Saturday at the Cedar: Adam Levy Solo “Naubinway” Record Release. The first solo outing by the singer-songwriter of The Honeydogs was born in a dark place: the suicide of his 21-year-old son, Daniel, in 2011. Numbed by grief, Levy wrote songs about his own pain – and that of Daniel, who struggled with mental illness. This is not the celebration of life one might expect in such circumstances, but a loving father’s way of dealing with death and loss in tender, aching, beautifully crafted songs. The album is illustrated by highly detailed, sometimes disturbing drawings by Daniel that give us glimpses into his complicated inner world. Doors at 7 p.m., show at 8. FMI and tickets ($12 advance/$15 day of show).

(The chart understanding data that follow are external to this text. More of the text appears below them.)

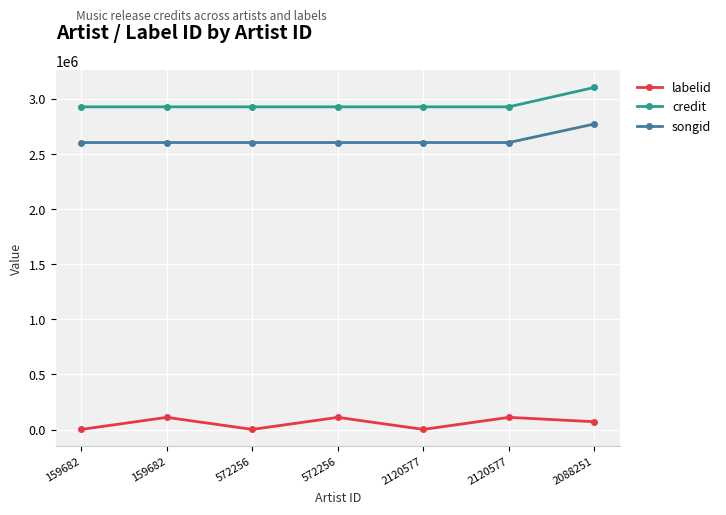

What is the spread (max minus min) of values at 159682?

2926623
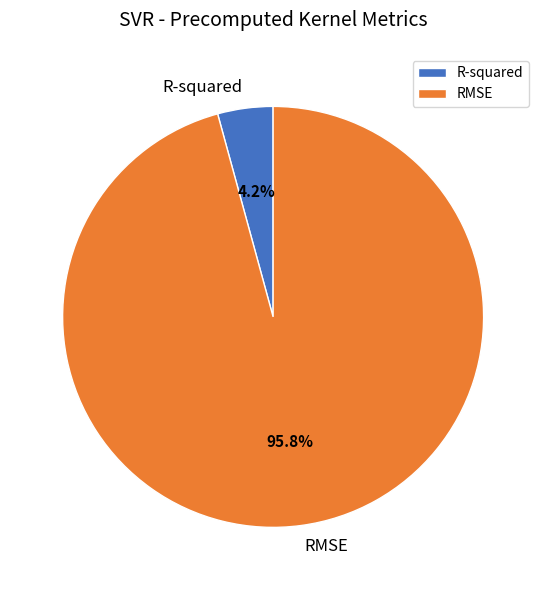

Count the number of slices in the pie.

2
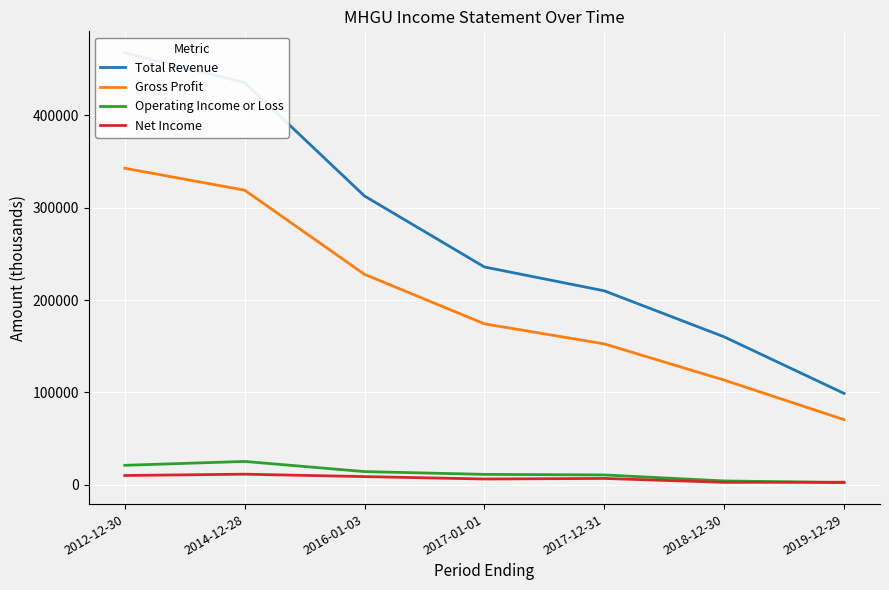

List the series in order of their peak value, lowest first.

Net Income, Operating Income or Loss, Gross Profit, Total Revenue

Saturday at the Walker: Choreographers’ Evening. Now in its 43rd year, this annual showcase spotlights our vast, energetic, ever-morphing local dance scene with a sampler of works lasting seven minutes or less. Curated by Justin Jones, this year’s evening features DaNCEBUMS, Ea Eckwall, Kathie Goodale, Pedro Pablo Lander, Jeffrey Wells and more. May contain nudity. 7 and 9:30 p.m. in the McGuire Theatre. FMI and tickets ($25).